◆ Work instructions:
Retype the following data exactly, but leave its pictures out.

---- Given entries

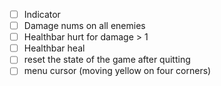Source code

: - [ ] Indicator
- [ ] Damage nums on all enemies
- [ ] Healthbar hurt for damage > 1
- [ ] Healthbar heal
- [ ] reset the state of the game after quitting
- [ ] menu cursor (moving yellow on four corners)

--------

◆ Response to the task:
Source code

: - [ ] Indicator
- [ ] Damage nums on all enemies
- [ ] Healthbar hurt for damage > 1
- [ ] Healthbar heal
- [ ] reset the state of the game after quitting
- [ ] menu cursor (moving yellow on four corners)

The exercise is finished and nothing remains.